[Dataset excerpts]

-.-.-

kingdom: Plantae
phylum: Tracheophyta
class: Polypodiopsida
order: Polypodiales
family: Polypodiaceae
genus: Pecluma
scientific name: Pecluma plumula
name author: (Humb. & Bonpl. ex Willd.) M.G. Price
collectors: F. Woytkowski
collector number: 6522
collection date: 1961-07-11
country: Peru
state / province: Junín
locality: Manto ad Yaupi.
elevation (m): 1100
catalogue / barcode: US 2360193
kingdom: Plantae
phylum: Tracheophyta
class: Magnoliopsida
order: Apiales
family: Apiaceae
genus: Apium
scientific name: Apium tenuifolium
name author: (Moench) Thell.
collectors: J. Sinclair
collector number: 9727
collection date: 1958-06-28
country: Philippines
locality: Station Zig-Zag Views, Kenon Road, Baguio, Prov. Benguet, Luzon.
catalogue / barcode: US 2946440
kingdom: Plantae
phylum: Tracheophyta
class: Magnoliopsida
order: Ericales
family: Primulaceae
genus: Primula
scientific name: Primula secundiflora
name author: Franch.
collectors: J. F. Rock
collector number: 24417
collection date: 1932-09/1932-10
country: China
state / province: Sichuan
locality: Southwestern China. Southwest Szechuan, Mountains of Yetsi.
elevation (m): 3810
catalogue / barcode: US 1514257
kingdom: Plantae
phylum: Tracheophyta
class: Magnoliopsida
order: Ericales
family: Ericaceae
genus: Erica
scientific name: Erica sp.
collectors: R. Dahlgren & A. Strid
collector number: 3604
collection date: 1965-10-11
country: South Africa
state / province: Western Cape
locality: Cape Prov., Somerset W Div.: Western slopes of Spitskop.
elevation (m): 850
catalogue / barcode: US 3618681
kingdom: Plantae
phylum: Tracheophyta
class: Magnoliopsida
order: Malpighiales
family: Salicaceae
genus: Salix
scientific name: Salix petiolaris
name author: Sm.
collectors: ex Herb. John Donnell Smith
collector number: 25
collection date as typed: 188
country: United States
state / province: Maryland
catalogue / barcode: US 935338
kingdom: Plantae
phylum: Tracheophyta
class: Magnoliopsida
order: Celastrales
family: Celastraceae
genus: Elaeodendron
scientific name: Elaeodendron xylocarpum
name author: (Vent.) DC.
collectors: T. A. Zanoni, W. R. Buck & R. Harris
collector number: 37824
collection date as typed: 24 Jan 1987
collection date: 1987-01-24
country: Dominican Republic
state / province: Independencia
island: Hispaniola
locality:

-.-.-

#### Directions
Can you update the listing from the line holding "collection date: 1932-09/1932-10" through the end of the listing, inclusive, so that "collectors" becomes "collected by" and nothing else changes? Return only those lines.

#### Correct output
collection date: 1932-09/1932-10
country: China
state / province: Sichuan
locality: Southwestern China. Southwest Szechuan, Mountains of Yetsi.
elevation (m): 3810
catalogue / barcode: US 1514257
kingdom: Plantae
phylum: Tracheophyta
class: Magnoliopsida
order: Ericales
family: Ericaceae
genus: Erica
scientific name: Erica sp.
collected by: R. Dahlgren & A. Strid
collector number: 3604
collection date: 1965-10-11
country: South Africa
state / province: Western Cape
locality: Cape Prov., Somerset W Div.: Western slopes of Spitskop.
elevation (m): 850
catalogue / barcode: US 3618681
kingdom: Plantae
phylum: Tracheophyta
class: Magnoliopsida
order: Malpighiales
family: Salicaceae
genus: Salix
scientific name: Salix petiolaris
name author: Sm.
collected by: ex Herb. John Donnell Smith
collector number: 25
collection date as typed: 188
country: United States
state / province: Maryland
catalogue / barcode: US 935338
kingdom: Plantae
phylum: Tracheophyta
class: Magnoliopsida
order: Celastrales
family: Celastraceae
genus: Elaeodendron
scientific name: Elaeodendron xylocarpum
name author: (Vent.) DC.
collected by: T. A. Zanoni, W. R. Buck & R. Harris
collector number: 37824
collection date as typed: 24 Jan 1987
collection date: 1987-01-24
country: Dominican Republic
state / province: Independencia
island: Hispaniola
locality:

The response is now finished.